Im vorhergehenden Teil dieser Serie ging es vor allem um die geschlechtsspezifischen Unterschiede bei der Wahrnehmung thermischer Behaglichkeit. Dabei hatte ich bereits darüber geschrieben, dass das höhere Wärmebedürfnis von Frauen offensichtlich auf Mann getrimmte effiziente Heizsysteme um deren Energieersparnis bringen könnte, wenn die Raumtemperatur der thermischen Behaglichkeit wegen nachreguliert werde.

Rebound-Effekt: Energiegewinne infolge Sanierung werden von höherem Komfort teilweise „aufgefressen“

Ein Forschungsprojekt des Zentralverbands für Sanitär Heizung Klima (ZVSHK) beschäftige sich laut einem Bericht von Enbausa.de seit einiger Zeit unter anderem mit diesem Effekt, der auch Rebound-Effekt genannt werde. Es gehe beim Projekt „Heizen 2020“ demnach um das Heizverhalten und die Heizwünsche von Hausbewohnern. Enbausa schreibt, dass den Rebound-Effekt „zahlreiche Studien“ belegten, „unter anderem ein europaweit angelegter Vergleich des Fachbereichs Architektur der Uni Cambridge aus dem Jahr 2012, aber auch Ergebnisse des bis Ende 2013 laufenden EU-Forschungsprojekts Concerto“. Demzufolge wirke der Rebound-Effekt nicht nur nach einer Sanierung, „sondern schon bei den Berechnungen und Auslegung von Heizungen. Die gehen derzeit von Bedürfnissen der Nutzer aus, die nicht der Realität entsprechen.“

In dem Bericht wird Matthias Wagnitz genannt, der als Referent für Energie- und Wärmetechnik beim ZVSHK durch Auswertung gemessener realer Temperaturen und der Abfrage der Wunschtemperatur in Wohnungen im Rahmen des Forschungsprojekt „Heizen 2020“ ermittelt hätte, „dass die Wohlfühltemperatur der meisten Menschen nicht dem entspricht, was DIN-Normen ihnen derzeit zugestehen“. Die genormte Standardtemperatur läge bei 19 Grad, am wohlsten fühlen sich die Menschen aber bei 23 Grad.

Und jetzt kommt’s: Diese Temperatur holten sich die Bewohner auch, wenn sie es sich leisten könnten und die Heizanlage es hergebe. Das könne nach einer Sanierung bedeuten, dass die Hausbewohner ihr Budget für Heizkosten beibehalten und mehr heizen. Im Neubau hieße es, dass Nutzer aus den Heizanlagen mehr rausholten als diese effizient zu bieten hätten.

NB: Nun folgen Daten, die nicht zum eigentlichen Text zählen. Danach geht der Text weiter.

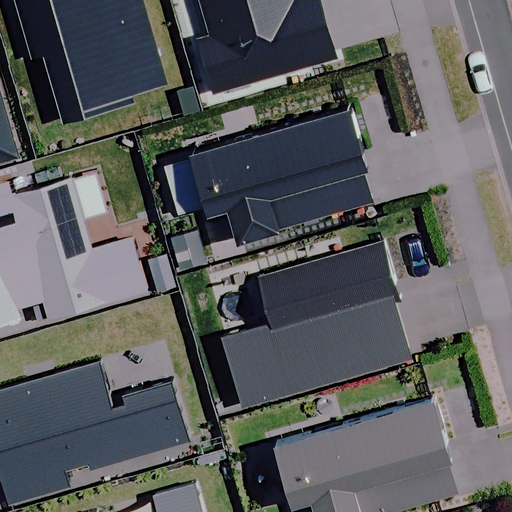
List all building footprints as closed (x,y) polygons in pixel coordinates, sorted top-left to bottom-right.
[(28,0),(42,48),(57,44),(77,113),(146,93),(144,86),(177,77),(154,0),(28,0)] [(226,87),(347,52),(331,0),(213,0),(221,28),(210,31),(226,87)] [(0,162),(30,153),(0,50),(0,162)] [(370,96),(211,142),(228,200),(249,194),(260,229),(384,193),(375,161),(388,157),(370,96)] [(79,169),(0,191),(0,317),(56,301),(59,312),(158,283),(142,231),(101,243),(79,169)] [(415,293),(397,234),(266,272),(280,317),(235,330),(256,400),(426,350),(410,294),(415,293)] [(109,353),(0,385),(0,442),(8,440),(24,495),(80,479),(74,461),(102,453),(104,461),(202,432),(185,375),(121,394),(109,353)] [(444,392),(284,438),(302,500),(325,493),(330,511),(387,511),(461,490),(451,456),(462,453),(444,392)] [(107,511),(106,506),(86,511),(222,511),(211,475),(166,489),(173,511),(107,511)]
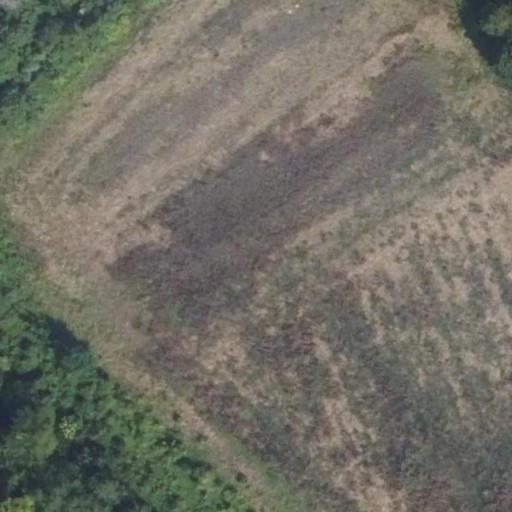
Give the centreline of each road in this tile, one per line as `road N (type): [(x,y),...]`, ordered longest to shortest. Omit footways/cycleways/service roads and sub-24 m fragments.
road 1 (track): [(0,259),(54,323),(251,511)]
road 2 (track): [(127,0),(0,99)]
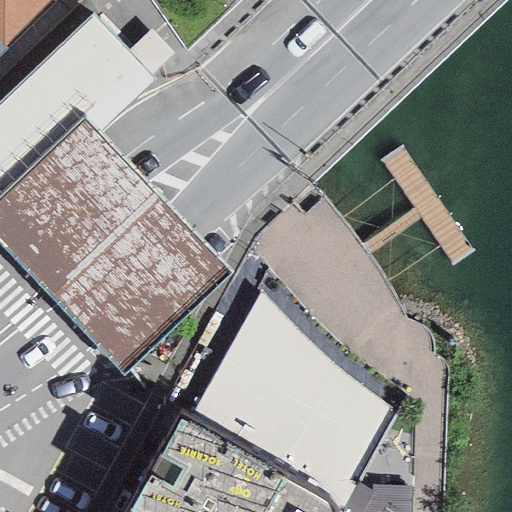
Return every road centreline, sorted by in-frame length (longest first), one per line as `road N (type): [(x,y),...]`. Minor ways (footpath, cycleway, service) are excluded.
road 1 (secondary): [(0,360),(148,233),(239,118)]
road 2 (secondary): [(239,118),(114,196),(0,303)]
road 3 (secondary): [(239,118),(367,0)]
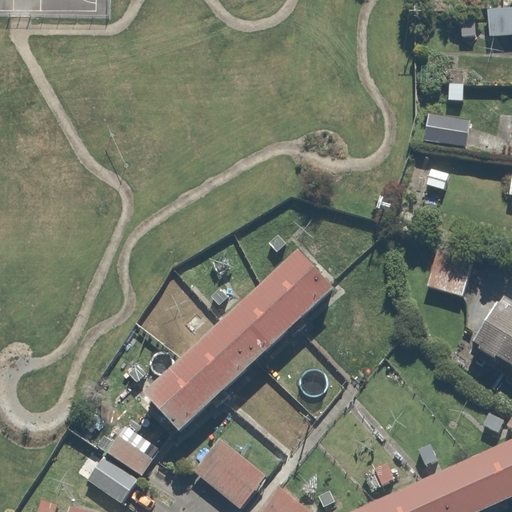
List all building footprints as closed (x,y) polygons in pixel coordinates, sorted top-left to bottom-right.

Ein Dilemma, meint ihr nicht auch?

Laut Enbausa.de gäbe es im Wesentlichen „zwei Bereiche, bei denen die Wohlfühltemperatur in Deutschland bei normierten Berechnungen zugrunde gelegt“ werde:

  1. bei der Auslegung der Heizungen nach der Heizlast in Sanierung und Neubau sowie
  2. beim Berechnen der wahrscheinlichen Energieverbräuche für den Energieausweis, wenn dieser als Bedarfsausweis berechnet werde.

Deshalb schlage Wagnitz vor, „bei der Auslegung der Heizung im Neubau und im voll sanierten Altbau von vorneherein eine Temperatur von 23 Grad Celsius zugrunde zu legen.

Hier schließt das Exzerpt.